* GIVEN TEXT

Ed Hamer (UK)
Having recently met Ed can I now say I've seen the future???
Well I'm possibly not as sure of that like my colleague James is - but after seeing him crank at The Works and seen how he's tearing up routes and boulders he's definitively got a big future in this sport. And in my book he's one of the UK's hottest prospect and we're super psyched to have him wearing Wild Country and using Red Chili shoes too...
From a climbing family, Ed's brother cranks too, Ed's young keen and very strong and does look set to get some hard stuff done too...and what's great is that he's not just resting on his boudering and sports climbing but is challenging himself with some bold grit stuff too.
Ed tells us some more:
'I have been climbing for 6 years now, and joined the British Team a year ago. up until I was 9 we lived in Africa ( I was born in zimbabwae) then we moved to England and lived near York for 7 years and basically in 2004 I started to train and wanna get good at climbing.

* EXTRACTED ENTRIES
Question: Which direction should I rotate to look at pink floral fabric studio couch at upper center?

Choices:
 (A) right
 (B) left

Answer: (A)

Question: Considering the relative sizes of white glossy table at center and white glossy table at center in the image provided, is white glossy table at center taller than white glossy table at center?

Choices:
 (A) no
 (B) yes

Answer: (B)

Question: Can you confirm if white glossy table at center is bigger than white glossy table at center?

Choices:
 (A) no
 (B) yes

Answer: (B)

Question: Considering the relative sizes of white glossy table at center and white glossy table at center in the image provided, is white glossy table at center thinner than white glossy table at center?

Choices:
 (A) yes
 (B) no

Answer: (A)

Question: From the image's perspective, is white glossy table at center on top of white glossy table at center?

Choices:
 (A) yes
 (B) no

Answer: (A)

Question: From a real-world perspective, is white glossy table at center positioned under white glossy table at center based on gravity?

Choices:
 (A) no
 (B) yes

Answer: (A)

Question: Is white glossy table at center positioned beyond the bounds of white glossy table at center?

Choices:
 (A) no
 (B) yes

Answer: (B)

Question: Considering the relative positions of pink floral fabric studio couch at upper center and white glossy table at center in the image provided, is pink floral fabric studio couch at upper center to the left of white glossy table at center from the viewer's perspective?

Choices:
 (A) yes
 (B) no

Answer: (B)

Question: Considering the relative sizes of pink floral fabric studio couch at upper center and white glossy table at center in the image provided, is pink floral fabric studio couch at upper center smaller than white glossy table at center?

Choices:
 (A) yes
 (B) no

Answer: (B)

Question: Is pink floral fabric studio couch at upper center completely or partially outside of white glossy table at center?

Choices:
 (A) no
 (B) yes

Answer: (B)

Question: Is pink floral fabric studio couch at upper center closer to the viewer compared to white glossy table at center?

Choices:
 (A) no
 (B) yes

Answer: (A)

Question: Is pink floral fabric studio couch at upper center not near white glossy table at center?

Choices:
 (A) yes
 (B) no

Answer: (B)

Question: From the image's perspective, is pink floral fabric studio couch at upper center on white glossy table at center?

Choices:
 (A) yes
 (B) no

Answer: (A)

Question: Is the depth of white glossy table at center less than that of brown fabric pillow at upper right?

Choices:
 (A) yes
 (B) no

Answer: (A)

* TASKS AND EXERCISES
[a] In the Ed Hamer profile, where did Ed live until he was nine?
[b] Write the next part of the Ed Hamer profile, following on from its last sentence.

* ANSWERS PER TASK
[a] Africa.

[b]
I love climbing outside and ticking lots of amazing routes and boulders and really enjoy putting the time in on the training at The Works in Sheffield. For me when I saw this video on youtube 'PRO TIPS' it was called and saw this strong climber Jared Roth holding a campus rung with one hand full crimped and thought that is my aim, so I trained hard on the finger board after school and now I can do it and the longest I have held it is 27 seconds my record hahah want to get amazing crimp strength and specialise in it ;) love it!!!
For routes I have done 24 8a's, 5 8a+'s and 6 8b's. I have onsighted 8a and done 8b second go, in bouldering I have done 27 V9's,12 V10's, 8 V11's and 7 V12's.
Routes Boulders and More
Bouldering sends include the following Second Ascents:
- Drink Driving (fb 8a+) on the Orme
- Jack The Drunk (fb 8a+) on the Orme
- Super Size Me 8A+ Curbar Edge UK
- Tumble Weed (fb 8a) Raven Tor.
3rd Ascents include:
- Malteser/Last Rites (fb 8a) on the Orme
- The Wire (fb 8a+) on the Orme
Others:
- In Hell (fb 8a+)
- Halfway House (fb 8a+) The Cave
- In Life (fb 8a+) The Cave
- The Press Low Left (fb 8a+) Rubicon,
Sports Routes:
- Zeke The Freak (8b)
- Rasta Veux Rien (8b)
- Kurfil (8b)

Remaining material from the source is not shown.